The newly anti-Brexit Mail amuses on Netflix

One of the great reverse ferrets in the newspaper industry is how the change from Dacre to Grieg has led to the Daily Mail becoming anti-Brexit rather than the previous rather vociferous pro-. Which does seem to be causing a little misunderstanding on certain of the reporting desks.

Here we’ve a complaint that Netflix is selling some vast amount in the UK, reporting little revenue, less profit and near no profits tax. Well, yes, it is, but why?

Netflix Services UK Limited – the company’s British subsidiary - employed only 14 people at its London office by the end of December, according to its most recent accounts.

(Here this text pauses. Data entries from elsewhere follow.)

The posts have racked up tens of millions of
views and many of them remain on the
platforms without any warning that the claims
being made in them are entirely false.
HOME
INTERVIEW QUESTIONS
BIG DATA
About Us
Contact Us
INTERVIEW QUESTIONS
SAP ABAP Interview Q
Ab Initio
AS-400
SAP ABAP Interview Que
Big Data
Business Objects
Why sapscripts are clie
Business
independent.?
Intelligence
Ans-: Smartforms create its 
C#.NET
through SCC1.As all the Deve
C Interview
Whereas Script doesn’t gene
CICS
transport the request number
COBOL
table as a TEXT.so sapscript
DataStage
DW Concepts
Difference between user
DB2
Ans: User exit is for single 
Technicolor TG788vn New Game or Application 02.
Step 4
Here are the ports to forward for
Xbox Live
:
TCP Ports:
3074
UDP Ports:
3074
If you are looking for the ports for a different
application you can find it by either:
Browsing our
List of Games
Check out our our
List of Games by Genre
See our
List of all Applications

Its British arm declared revenues of £23.9m (26.9 million euros) and pre-tax profits of £1.12million (1.27 million euros).

Netflix’s standard package for British users offers unlimited streaming for £7.99 a month. If the company’s 9 million subscribers pay around this much per month, Netflix makes £71.9million from its British subscribers each month. This works out to be around £863m each year.

HMRC could be looking into the transfer pricing deal between the British arm and its Dutch parent, which determines the amount of revenues that Netflix reports in the UK. Netflix did not explain why HMRC was examining its tax arrangements.

It’s not actually necessary for there to be any transfers, let alone abuse of transfer pricing rules, for this situation to happen or to be legal. All we need is the European Union’s own Single Market.

Any EU company, registered, domiciled and sitting in any EU country, may sell in any other EU country. And be taxed where it is registered, domiciled, sitting. Which is what is being done. Not allowing this would mean leaving the Single Market.

So, how’s the Mail’s opposition to Leave working now?